■ Directions
Provide the material again, with every line intact and exact.
☆ ☆ ☆
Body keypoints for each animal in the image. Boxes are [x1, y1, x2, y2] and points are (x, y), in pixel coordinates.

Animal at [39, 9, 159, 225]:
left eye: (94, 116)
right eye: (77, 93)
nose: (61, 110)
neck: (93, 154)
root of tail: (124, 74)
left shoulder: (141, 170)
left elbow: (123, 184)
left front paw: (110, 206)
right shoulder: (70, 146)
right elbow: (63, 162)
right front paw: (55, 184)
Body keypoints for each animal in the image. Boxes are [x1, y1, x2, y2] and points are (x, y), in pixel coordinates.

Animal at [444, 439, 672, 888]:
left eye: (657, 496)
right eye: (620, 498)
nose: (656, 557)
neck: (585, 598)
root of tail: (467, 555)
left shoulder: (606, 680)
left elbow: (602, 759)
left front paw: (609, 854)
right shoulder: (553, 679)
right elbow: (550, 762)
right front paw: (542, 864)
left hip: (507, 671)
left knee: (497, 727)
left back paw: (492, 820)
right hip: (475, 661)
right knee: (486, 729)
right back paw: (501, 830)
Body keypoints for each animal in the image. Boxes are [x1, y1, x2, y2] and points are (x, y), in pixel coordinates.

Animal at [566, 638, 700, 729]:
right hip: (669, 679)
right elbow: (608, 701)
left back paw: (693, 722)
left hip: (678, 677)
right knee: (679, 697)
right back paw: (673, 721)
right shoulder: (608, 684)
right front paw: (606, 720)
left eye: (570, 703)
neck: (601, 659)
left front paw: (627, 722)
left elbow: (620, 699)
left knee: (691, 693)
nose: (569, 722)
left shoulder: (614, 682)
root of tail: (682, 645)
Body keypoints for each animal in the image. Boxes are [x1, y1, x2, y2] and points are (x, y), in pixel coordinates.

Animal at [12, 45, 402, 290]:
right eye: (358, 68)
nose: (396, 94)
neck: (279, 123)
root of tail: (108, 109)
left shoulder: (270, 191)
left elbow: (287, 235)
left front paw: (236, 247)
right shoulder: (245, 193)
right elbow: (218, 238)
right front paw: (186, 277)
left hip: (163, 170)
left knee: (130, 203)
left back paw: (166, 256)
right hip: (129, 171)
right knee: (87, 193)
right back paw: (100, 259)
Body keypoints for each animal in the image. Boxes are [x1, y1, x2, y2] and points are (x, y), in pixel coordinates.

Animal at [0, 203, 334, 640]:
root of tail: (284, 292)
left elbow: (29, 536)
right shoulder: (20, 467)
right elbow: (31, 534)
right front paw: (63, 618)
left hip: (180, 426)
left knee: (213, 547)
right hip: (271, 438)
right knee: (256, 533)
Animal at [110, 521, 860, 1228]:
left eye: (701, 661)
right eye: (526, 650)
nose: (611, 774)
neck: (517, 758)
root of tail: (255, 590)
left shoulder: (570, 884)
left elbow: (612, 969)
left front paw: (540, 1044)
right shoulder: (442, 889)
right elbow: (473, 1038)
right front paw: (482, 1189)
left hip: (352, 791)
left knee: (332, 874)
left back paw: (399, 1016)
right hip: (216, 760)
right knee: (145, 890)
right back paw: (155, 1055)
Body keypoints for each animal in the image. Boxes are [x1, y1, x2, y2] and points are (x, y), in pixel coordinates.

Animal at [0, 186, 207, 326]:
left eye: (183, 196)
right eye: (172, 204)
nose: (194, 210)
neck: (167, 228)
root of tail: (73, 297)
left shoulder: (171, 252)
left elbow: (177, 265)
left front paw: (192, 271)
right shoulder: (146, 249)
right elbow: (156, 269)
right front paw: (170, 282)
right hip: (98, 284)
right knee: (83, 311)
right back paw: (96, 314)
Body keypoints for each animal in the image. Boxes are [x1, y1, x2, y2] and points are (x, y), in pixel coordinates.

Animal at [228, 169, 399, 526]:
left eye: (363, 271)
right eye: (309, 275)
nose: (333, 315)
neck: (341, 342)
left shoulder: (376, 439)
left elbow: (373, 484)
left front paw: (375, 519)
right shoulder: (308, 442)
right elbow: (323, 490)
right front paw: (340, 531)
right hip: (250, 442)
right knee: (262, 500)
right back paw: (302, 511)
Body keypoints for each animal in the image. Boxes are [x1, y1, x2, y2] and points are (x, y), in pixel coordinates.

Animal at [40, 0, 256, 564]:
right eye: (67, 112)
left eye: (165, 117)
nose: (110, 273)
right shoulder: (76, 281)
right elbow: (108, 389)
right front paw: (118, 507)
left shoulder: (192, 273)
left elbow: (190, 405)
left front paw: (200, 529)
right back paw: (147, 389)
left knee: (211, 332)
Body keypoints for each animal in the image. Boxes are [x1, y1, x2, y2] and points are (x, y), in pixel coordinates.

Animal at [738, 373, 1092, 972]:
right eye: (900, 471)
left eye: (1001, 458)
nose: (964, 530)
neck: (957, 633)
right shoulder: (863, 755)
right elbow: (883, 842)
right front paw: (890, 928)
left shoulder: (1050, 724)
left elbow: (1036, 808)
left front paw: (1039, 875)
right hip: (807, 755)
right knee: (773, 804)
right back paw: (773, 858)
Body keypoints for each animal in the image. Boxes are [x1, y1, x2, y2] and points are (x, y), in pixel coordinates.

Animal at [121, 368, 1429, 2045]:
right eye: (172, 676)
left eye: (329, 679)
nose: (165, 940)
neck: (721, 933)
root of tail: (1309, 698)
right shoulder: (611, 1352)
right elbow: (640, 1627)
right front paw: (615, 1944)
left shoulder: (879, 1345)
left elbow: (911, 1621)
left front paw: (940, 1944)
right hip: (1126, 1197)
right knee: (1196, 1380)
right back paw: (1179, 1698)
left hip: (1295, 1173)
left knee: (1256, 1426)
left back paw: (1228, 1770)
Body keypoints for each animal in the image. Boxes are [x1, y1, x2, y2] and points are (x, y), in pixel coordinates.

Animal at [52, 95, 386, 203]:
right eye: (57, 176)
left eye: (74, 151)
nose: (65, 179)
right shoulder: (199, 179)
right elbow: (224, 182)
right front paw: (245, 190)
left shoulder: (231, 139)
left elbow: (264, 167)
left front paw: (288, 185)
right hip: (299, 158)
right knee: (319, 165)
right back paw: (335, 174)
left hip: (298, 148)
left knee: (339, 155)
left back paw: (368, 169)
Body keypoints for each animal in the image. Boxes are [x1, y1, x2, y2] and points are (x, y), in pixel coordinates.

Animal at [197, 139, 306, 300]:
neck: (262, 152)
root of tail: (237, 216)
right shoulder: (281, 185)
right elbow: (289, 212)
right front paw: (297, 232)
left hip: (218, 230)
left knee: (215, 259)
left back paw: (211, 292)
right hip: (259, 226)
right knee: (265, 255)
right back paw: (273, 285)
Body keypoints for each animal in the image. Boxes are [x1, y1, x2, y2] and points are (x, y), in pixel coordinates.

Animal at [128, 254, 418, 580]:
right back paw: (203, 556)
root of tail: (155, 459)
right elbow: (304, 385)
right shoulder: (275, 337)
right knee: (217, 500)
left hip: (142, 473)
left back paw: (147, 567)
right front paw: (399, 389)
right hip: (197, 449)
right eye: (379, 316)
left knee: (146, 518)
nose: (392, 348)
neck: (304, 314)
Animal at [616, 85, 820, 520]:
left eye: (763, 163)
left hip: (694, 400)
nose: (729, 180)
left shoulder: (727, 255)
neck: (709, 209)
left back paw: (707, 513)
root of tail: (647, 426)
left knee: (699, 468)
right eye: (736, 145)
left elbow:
☆ ☆ ☆
■ Response for this exercise
Body keypoints for each animal in the image. Boxes are [x1, y1, x2, y2] and points are (x, y), in pixel coordinates.

Animal at [39, 9, 159, 225]:
left eye: (94, 116)
right eye: (77, 93)
nose: (61, 110)
neck: (93, 154)
root of tail: (124, 74)
left shoulder: (141, 170)
left elbow: (123, 184)
left front paw: (110, 206)
right shoulder: (70, 146)
right elbow: (63, 162)
right front paw: (55, 184)
Body keypoints for each animal in the image. Boxes are [x1, y1, x2, y2] and points are (x, y), in pixel coordinates.

Animal at [444, 439, 672, 888]:
left eye: (657, 496)
right eye: (620, 498)
nose: (656, 557)
neck: (585, 598)
root of tail: (467, 555)
left shoulder: (606, 680)
left elbow: (602, 759)
left front paw: (609, 854)
right shoulder: (553, 679)
right elbow: (550, 762)
right front paw: (542, 864)
left hip: (507, 671)
left knee: (497, 727)
left back paw: (492, 820)
right hip: (475, 661)
right knee: (486, 729)
right back paw: (501, 830)
Body keypoints for each animal in the image. Boxes are [x1, y1, x2, y2] and points are (x, y), in pixel coordinates.

Animal at [566, 638, 700, 729]:
right hip: (669, 679)
right elbow: (608, 701)
left back paw: (693, 722)
left hip: (678, 677)
right knee: (679, 697)
right back paw: (673, 721)
right shoulder: (608, 684)
right front paw: (606, 720)
left eye: (570, 703)
neck: (601, 659)
left front paw: (627, 722)
left elbow: (620, 699)
left knee: (691, 693)
nose: (569, 722)
left shoulder: (614, 682)
root of tail: (682, 645)
Body keypoints for each animal in the image. Boxes are [x1, y1, x2, y2] and points are (x, y), in pixel coordinates.

Animal at [12, 45, 402, 290]:
right eye: (358, 68)
nose: (396, 94)
neck: (279, 123)
root of tail: (108, 109)
left shoulder: (270, 191)
left elbow: (287, 235)
left front paw: (236, 247)
right shoulder: (245, 193)
right elbow: (218, 238)
right front paw: (186, 277)
left hip: (163, 170)
left knee: (130, 203)
left back paw: (166, 256)
right hip: (129, 171)
right knee: (87, 193)
right back paw: (100, 259)
Body keypoints for each animal in the image. Boxes are [x1, y1, x2, y2] and points are (x, y), in pixel coordinates.

Animal at [0, 203, 334, 640]:
root of tail: (284, 292)
left elbow: (29, 536)
right shoulder: (20, 467)
right elbow: (31, 534)
right front paw: (63, 618)
left hip: (180, 426)
left knee: (213, 547)
right hip: (271, 438)
right knee: (256, 533)
Animal at [110, 521, 860, 1228]:
left eye: (701, 661)
right eye: (526, 650)
nose: (611, 774)
neck: (517, 758)
root of tail: (255, 590)
left shoulder: (570, 884)
left elbow: (612, 969)
left front paw: (540, 1044)
right shoulder: (442, 889)
right elbow: (473, 1038)
right front paw: (482, 1189)
left hip: (352, 791)
left knee: (332, 874)
left back paw: (399, 1016)
right hip: (216, 760)
right knee: (145, 890)
right back paw: (155, 1055)
Body keypoints for each animal in the image. Boxes are [x1, y1, x2, y2] and points are (x, y), in pixel coordinates.

Animal at [0, 186, 207, 326]:
left eye: (183, 196)
right eye: (172, 204)
nose: (194, 210)
neck: (167, 228)
root of tail: (73, 297)
left shoulder: (171, 252)
left elbow: (177, 265)
left front paw: (192, 271)
right shoulder: (146, 249)
right elbow: (156, 269)
right front paw: (170, 282)
right hip: (98, 284)
right knee: (83, 311)
right back paw: (96, 314)
Body keypoints for each animal in the image. Boxes are [x1, y1, x2, y2] and points are (x, y), in pixel coordinates.

Animal at [228, 169, 399, 526]:
left eye: (363, 271)
right eye: (309, 275)
nose: (333, 315)
neck: (341, 342)
left shoulder: (376, 439)
left elbow: (373, 484)
left front paw: (375, 519)
right shoulder: (308, 442)
right elbow: (323, 490)
right front paw: (340, 531)
right hip: (250, 442)
right knee: (262, 500)
right back paw: (302, 511)
Body keypoints for each animal in the image. Boxes are [x1, y1, x2, y2] and points are (x, y), in pixel coordinates.

Animal at [40, 0, 256, 564]:
right eye: (67, 112)
left eye: (165, 117)
nose: (110, 273)
right shoulder: (76, 281)
right elbow: (108, 389)
right front paw: (118, 507)
left shoulder: (192, 273)
left elbow: (190, 405)
left front paw: (200, 529)
right back paw: (147, 389)
left knee: (211, 332)
Body keypoints for each animal in the image. Boxes are [x1, y1, x2, y2] and points are (x, y), in pixel coordinates.

Animal at [738, 373, 1092, 972]:
right eye: (900, 471)
left eye: (1001, 458)
nose: (964, 530)
neck: (957, 633)
right shoulder: (863, 755)
right elbow: (883, 842)
right front paw: (890, 928)
left shoulder: (1050, 724)
left elbow: (1036, 808)
left front paw: (1039, 875)
right hip: (807, 755)
right knee: (773, 804)
right back paw: (773, 858)
Body keypoints for each animal in the image. Boxes are [x1, y1, x2, y2] and points are (x, y), in pixel coordinates.

Animal at [121, 368, 1429, 2045]:
right eye: (172, 676)
left eye: (329, 679)
nose: (165, 940)
neck: (721, 933)
root of tail: (1309, 698)
right shoulder: (611, 1352)
right elbow: (640, 1627)
right front paw: (615, 1944)
left shoulder: (879, 1345)
left elbow: (911, 1621)
left front paw: (940, 1944)
right hip: (1126, 1197)
right knee: (1196, 1380)
right back paw: (1179, 1698)
left hip: (1295, 1173)
left knee: (1256, 1426)
left back paw: (1228, 1770)
Body keypoints for each animal in the image. Boxes are [x1, y1, x2, y2] and points are (x, y), in pixel coordinates.

Animal at [52, 95, 386, 203]:
right eye: (57, 176)
left eye: (74, 151)
nose: (65, 179)
right shoulder: (199, 179)
right elbow: (224, 182)
right front paw: (245, 190)
left shoulder: (231, 139)
left elbow: (264, 167)
left front paw: (288, 185)
right hip: (299, 158)
right knee: (319, 165)
right back paw: (335, 174)
left hip: (298, 148)
left knee: (339, 155)
left back paw: (368, 169)
Body keypoints for each animal in the image. Boxes are [x1, y1, x2, y2] and points are (x, y), in pixel coordinates.

Animal at [197, 139, 306, 300]:
neck: (262, 152)
root of tail: (237, 216)
right shoulder: (281, 185)
right elbow: (289, 212)
right front paw: (297, 232)
left hip: (218, 230)
left knee: (215, 259)
left back paw: (211, 292)
right hip: (259, 226)
right knee: (265, 255)
right back paw: (273, 285)
Body keypoints for each animal in the image. Boxes are [x1, y1, x2, y2] and points are (x, y), in pixel coordinates.

Animal at [128, 254, 418, 580]:
right back paw: (203, 556)
root of tail: (155, 459)
right elbow: (304, 385)
right shoulder: (275, 337)
right knee: (217, 500)
left hip: (142, 473)
left back paw: (147, 567)
right front paw: (399, 389)
right hip: (197, 449)
right eye: (379, 316)
left knee: (146, 518)
nose: (392, 348)
neck: (304, 314)
Animal at [616, 85, 820, 520]:
left eye: (763, 163)
left hip: (694, 400)
nose: (729, 180)
left shoulder: (727, 255)
neck: (709, 209)
left back paw: (707, 513)
root of tail: (647, 426)
left knee: (699, 468)
right eye: (736, 145)
left elbow:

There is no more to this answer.